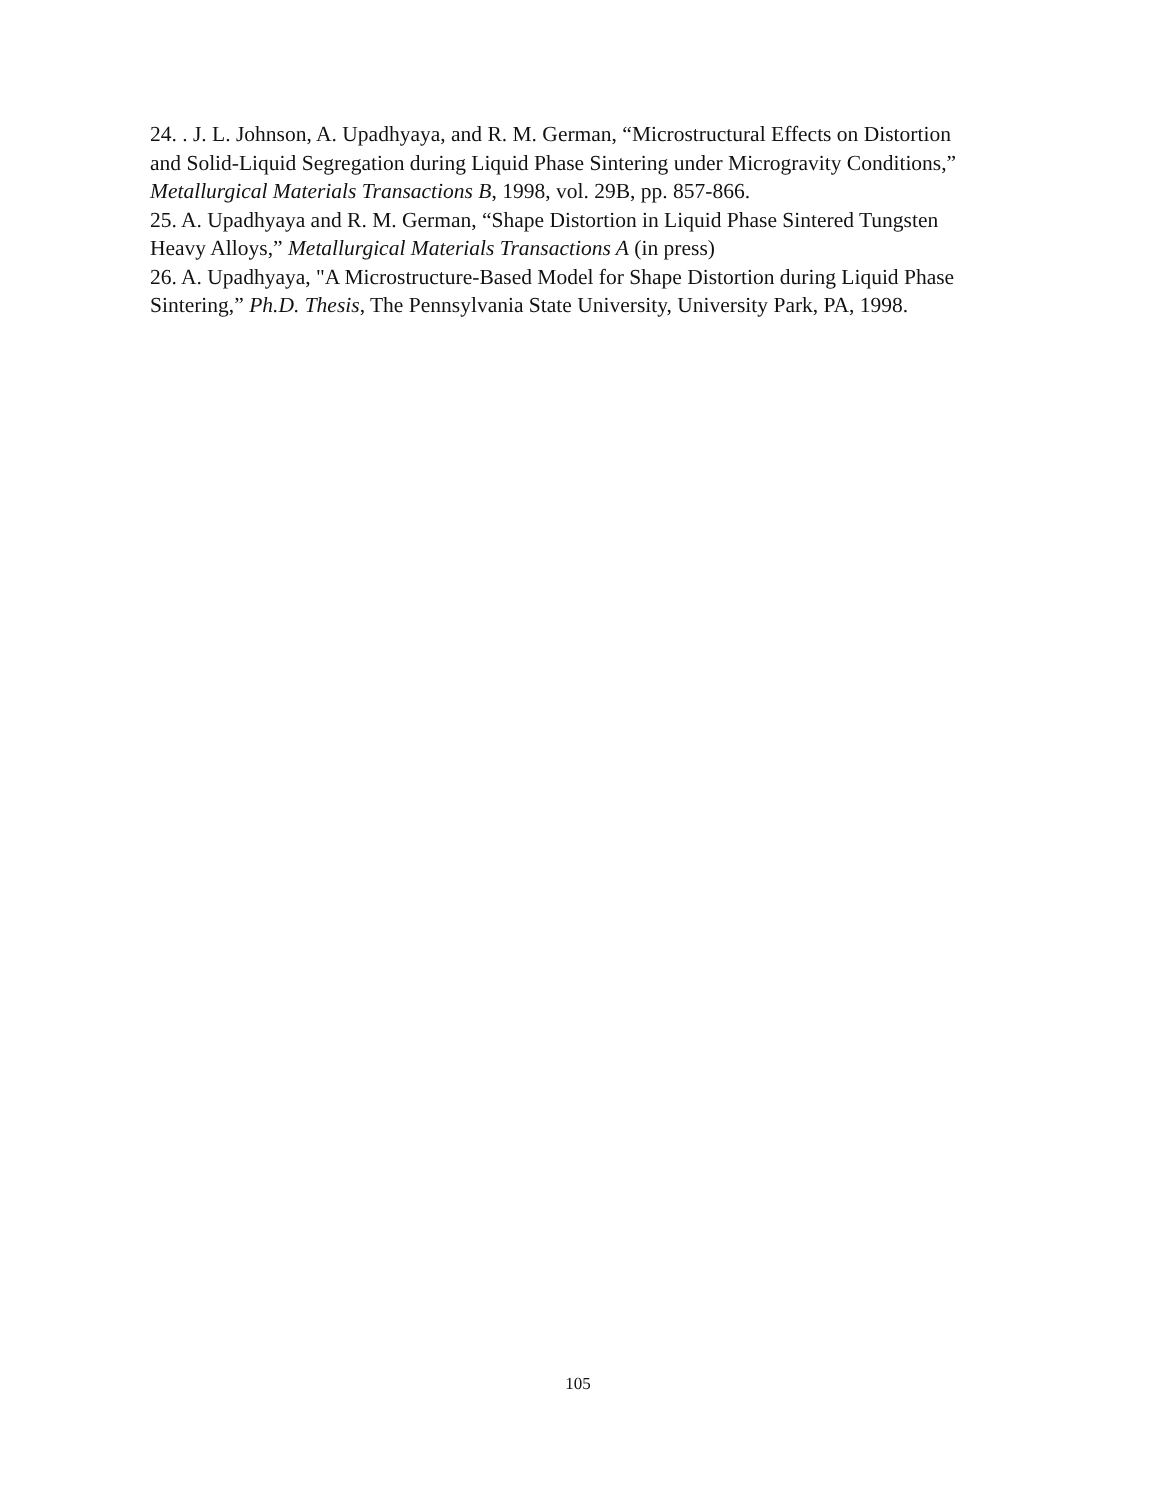24. . J. L. Johnson, A. Upadhyaya, and R. M. German, “Microstructural Effects on Distortion and Solid-Liquid Segregation during Liquid Phase Sintering under Microgravity Conditions,” Metallurgical Materials Transactions B, 1998, vol. 29B, pp. 857-866.
25. A. Upadhyaya and R. M. German, “Shape Distortion in Liquid Phase Sintered Tungsten Heavy Alloys,” Metallurgical Materials Transactions A (in press)
26. A. Upadhyaya, "A Microstructure-Based Model for Shape Distortion during Liquid Phase Sintering,” Ph.D. Thesis, The Pennsylvania State University, University Park, PA, 1998.
105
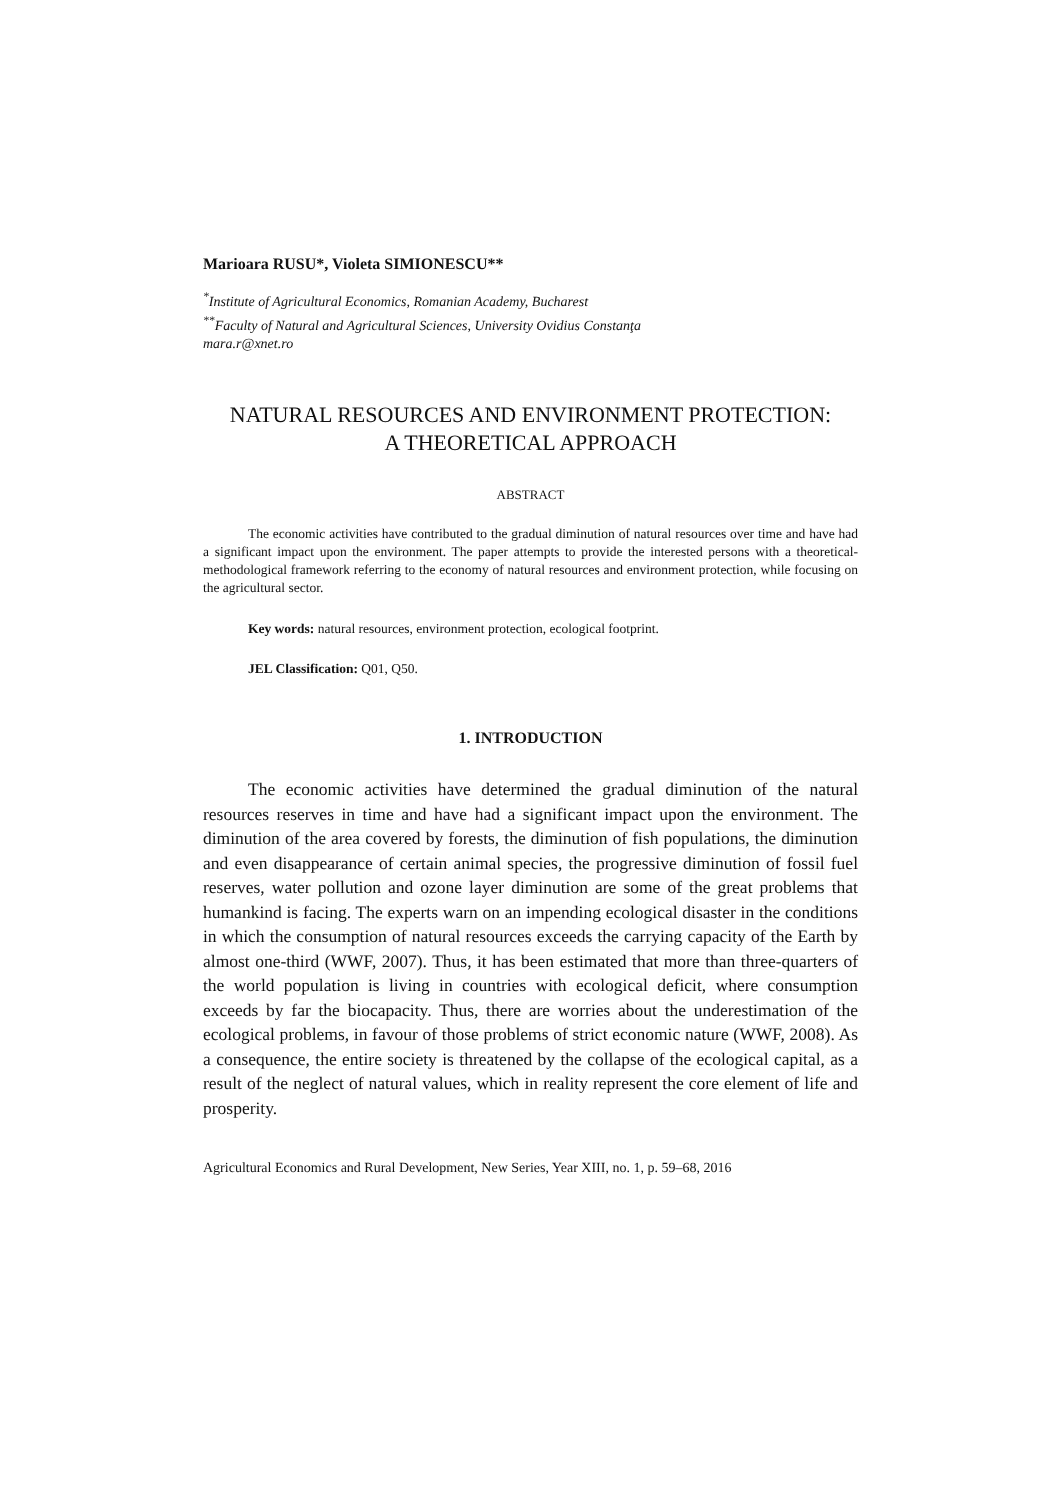Marioara RUSU*, Violeta SIMIONESCU**
<sup>*</sup> Institute of Agricultural Economics, Romanian Academy, Bucharest
<sup>**</sup> Faculty of Natural and Agricultural Sciences, University Ovidius Constanţa
mara.r@xnet.ro
NATURAL RESOURCES AND ENVIRONMENT PROTECTION:
A THEORETICAL APPROACH
ABSTRACT
The economic activities have contributed to the gradual diminution of natural resources over time and have had a significant impact upon the environment. The paper attempts to provide the interested persons with a theoretical-methodological framework referring to the economy of natural resources and environment protection, while focusing on the agricultural sector.
Key words: natural resources, environment protection, ecological footprint.
JEL Classification: Q01, Q50.
1. INTRODUCTION
The economic activities have determined the gradual diminution of the natural resources reserves in time and have had a significant impact upon the environment. The diminution of the area covered by forests, the diminution of fish populations, the diminution and even disappearance of certain animal species, the progressive diminution of fossil fuel reserves, water pollution and ozone layer diminution are some of the great problems that humankind is facing. The experts warn on an impending ecological disaster in the conditions in which the consumption of natural resources exceeds the carrying capacity of the Earth by almost one-third (WWF, 2007). Thus, it has been estimated that more than three-quarters of the world population is living in countries with ecological deficit, where consumption exceeds by far the biocapacity. Thus, there are worries about the underestimation of the ecological problems, in favour of those problems of strict economic nature (WWF, 2008). As a consequence, the entire society is threatened by the collapse of the ecological capital, as a result of the neglect of natural values, which in reality represent the core element of life and prosperity.
Agricultural Economics and Rural Development, New Series, Year XIII, no. 1, p. 59–68, 2016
-- -- --
In the listing above, find each line with "University" and copy it.

◆ WRITTEN RESPONSE:
26. A. Upadhyaya, "A Microstructure-Based Model for Shape Distortion during Liquid Phase Sintering,” Ph.D. Thesis, The Pennsylvania State University, University Park, PA, 1998.
<sup>**</sup> Faculty of Natural and Agricultural Sciences, University Ovidius Constanţa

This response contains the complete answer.